I was looking at my personal library last night, and marveling at how many books we have. Despite my reduced spending on them, and despite the fact that we’ve sold many back to bookstores, we still have a lot. It made me wonder: would it actually make sense to purchase an Amazon Kindle? Or would it be a waste of money?
To find out, I asked my Twitter followers. Kindle users love the device, but most people can’t see how it makes economic sense. I can’t either, but am still strangely drawn to the idea. Let’s ignore the Kindle for now and think about personal finance. Here are some recent stories from around the web:
Many GRS readers (and a few of my friends) rave about Crazy Aunt Purl, which is ostensibly a knitting blog. Today Sarah pointed me to Laurie’s most recent post, which describes how she could afford a trip to Madrid. (Scroll down past the photos for the actual story.) She writes:
One of my coworkers stopped me in the hallway the day before I left for vacation. “Where are you off to this time?” she asked. “Madrid,” I said. “How in the world do you afford all this?” she asked, in a voice that implied I was about to embark on a three-month voyage to the moon. “Well,” I said, “I don’t buy stuff.”
Laurie explains how she learned to live within her means, and how she’s able to afford expensive vacations. (Hint: she prioritizes spending!) My favorite line? “It’s just math, not voodoo.” I’ll have to remember that one.
On a related note, I’ve written before about the real millionaire next door to me. (He’s agreed to do an interview, by the way!) He’s a down-to-earth guy that lives frugally.
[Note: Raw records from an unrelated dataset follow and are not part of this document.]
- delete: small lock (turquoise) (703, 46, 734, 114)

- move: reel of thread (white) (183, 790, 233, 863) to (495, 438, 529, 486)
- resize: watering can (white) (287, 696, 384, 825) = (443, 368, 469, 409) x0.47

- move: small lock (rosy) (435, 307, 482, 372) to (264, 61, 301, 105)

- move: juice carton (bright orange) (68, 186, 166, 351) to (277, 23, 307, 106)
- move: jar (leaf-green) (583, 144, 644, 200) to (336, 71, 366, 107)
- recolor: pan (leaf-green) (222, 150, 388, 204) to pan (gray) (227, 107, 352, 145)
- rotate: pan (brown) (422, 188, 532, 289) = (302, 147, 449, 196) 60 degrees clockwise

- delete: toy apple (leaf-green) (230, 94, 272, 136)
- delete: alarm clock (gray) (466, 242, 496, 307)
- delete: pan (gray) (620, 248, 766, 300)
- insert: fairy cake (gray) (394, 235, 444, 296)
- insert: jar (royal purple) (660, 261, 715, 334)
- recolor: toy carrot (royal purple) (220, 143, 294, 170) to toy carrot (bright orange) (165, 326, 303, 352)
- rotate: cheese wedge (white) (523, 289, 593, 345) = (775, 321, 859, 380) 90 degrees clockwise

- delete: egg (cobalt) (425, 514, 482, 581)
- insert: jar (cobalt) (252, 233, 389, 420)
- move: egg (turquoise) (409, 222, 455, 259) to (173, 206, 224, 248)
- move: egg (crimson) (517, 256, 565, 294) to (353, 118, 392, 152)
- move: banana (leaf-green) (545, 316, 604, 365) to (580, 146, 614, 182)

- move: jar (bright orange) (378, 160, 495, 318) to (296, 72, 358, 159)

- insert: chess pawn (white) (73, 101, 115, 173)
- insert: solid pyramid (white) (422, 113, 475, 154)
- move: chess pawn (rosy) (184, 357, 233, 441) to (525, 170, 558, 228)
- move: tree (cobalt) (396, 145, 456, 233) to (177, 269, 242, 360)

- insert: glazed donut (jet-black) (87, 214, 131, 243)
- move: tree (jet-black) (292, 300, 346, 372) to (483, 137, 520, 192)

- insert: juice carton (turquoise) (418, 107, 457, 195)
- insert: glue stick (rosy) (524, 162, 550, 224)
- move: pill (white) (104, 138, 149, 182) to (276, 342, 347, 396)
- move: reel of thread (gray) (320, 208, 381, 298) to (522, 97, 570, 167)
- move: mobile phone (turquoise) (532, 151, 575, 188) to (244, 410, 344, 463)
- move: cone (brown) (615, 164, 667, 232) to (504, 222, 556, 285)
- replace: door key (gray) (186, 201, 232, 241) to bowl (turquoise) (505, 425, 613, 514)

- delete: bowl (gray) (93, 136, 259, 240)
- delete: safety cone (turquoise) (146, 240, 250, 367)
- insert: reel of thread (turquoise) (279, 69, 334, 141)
You’d never guess he had wealth. While browsing the archives at Soul Shelter (a great blog), I came across an older article that tries to explain why millionaires buy espresso machines. The point? It’s okay to spend for quality and value, especially if it will reduce costs in the long run.
Next, several readers have pointed out that American Express will be paying some card holders $300 to close their accounts. “We sent the offer out to a select number of card members,” said Molly Faust, a company spokeswoman. “We are looking at different ways that we can manage credit risk based on the costumers overall credit profile.” What do you think of this?
Finally, Dawn at Frugal for Life shared 11 ways that she cut down on grocery bills. I know that all personal finance blogs (including Get Rich Slowly) run “how to save on grocery” articles, but I like this one because it’s not theoretical. These are real things that Dawn does to save money at the grocery store.